Found this little article in a quick google search http://www.breggin.com/paxilproductliability1.html
 
CBT is generally an approach to changing the way we think without the use of drugs, or maybe combined with the short term use of anti depressants/anti anxiety drugs.I once took Seroxat myself for a period of about a year, I found it fine apart from maybe causing a little tiredness especially in the afternoons. I came off it gradually over a period of months also ok, but now find its rarely prescribed due to withdrawal problems, in fact there are whole websites dedicated to it, message boards set up by those affected by it. Maybe it affects individuals in different ways but I had no problems on it whatsoever.
 
CBT is generally an approach to changing the way we think without the use of drugs, or maybe combined with the short term use of anti depressants/anti anxiety drugs.I once took Seroxat myself for a period of about a year, I found it fine apart from maybe causing a little tiredness especially in the afternoons. I came off it gradually over a period of months also ok, but now find its rarely prescribed due to withdrawal problems, in fact there are whole websites dedicated to it, message boards set up by those affected by it. Maybe it affects individuals in different ways but I had no problems on it whatsoever.

Direct side effects are not the problem with drugs.
 
Mental disorders are extremely real. Treatment should be provided to those who need it. I have no problem with psychiatry and psychotropic medications. My only concern is, medications have been dispensed casually for conditions which have not been thoroughly evaluated.
 
I can only say in response that mental illness is very real because I have seen my brother have manic epsiodes as a bi-polar schizo-affective person. He needs heavy doses of anti-psychotics to keep from having a relapse and the meds work because he has not had one for a long time now.

True there are unpleasant side-affects but it's better than the alternative of losing your grip on reality and having your mind start making up BS stories that you actually believe and start to act on, much to the detriment of your social life or even personal safety.

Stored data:
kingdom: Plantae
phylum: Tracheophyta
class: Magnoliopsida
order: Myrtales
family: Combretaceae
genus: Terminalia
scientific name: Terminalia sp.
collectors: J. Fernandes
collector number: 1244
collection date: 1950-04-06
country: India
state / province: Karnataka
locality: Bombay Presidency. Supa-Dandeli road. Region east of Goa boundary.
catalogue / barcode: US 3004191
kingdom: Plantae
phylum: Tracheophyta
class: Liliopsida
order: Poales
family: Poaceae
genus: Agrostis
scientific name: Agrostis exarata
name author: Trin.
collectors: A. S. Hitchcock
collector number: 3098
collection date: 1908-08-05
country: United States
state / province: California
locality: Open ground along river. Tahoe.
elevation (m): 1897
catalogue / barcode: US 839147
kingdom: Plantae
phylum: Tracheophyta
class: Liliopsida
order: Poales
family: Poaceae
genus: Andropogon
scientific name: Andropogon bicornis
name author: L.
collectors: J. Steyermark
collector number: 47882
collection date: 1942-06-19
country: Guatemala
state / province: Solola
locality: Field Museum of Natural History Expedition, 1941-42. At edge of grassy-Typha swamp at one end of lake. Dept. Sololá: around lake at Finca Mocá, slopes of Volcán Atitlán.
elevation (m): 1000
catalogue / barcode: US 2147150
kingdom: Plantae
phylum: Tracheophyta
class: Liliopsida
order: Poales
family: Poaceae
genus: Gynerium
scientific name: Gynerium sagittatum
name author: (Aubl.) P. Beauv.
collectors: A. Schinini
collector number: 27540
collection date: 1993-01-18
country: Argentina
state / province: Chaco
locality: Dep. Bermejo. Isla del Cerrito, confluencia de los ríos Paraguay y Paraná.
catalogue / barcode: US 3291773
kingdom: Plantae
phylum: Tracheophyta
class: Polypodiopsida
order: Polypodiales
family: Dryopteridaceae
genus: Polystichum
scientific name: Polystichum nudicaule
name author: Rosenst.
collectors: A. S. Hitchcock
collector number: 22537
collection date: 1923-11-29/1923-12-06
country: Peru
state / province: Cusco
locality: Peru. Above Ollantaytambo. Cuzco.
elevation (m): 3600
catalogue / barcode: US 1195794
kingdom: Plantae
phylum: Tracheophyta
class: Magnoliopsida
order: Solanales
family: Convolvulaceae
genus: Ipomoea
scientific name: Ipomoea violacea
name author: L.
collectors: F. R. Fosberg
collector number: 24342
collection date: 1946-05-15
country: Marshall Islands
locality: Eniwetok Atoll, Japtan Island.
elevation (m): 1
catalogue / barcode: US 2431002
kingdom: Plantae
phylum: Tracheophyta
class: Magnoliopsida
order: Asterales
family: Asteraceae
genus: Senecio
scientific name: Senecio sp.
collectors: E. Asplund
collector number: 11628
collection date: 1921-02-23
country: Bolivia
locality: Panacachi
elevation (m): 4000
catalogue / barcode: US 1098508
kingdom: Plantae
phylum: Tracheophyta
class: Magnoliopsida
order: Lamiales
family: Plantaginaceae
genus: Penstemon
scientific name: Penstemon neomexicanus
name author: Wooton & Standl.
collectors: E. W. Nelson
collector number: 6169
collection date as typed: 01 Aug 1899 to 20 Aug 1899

_EXERCISE PROMPT_
List each named medicine or named class of medicine in the discussion of psychiatric medication, using its wording. Leave out general words like "drugs" and "meds."

_ANSWER TO THE PROBLEM_
Seroxat
anti depressants
anti anxiety drugs
psychotropic medications
anti-psychotics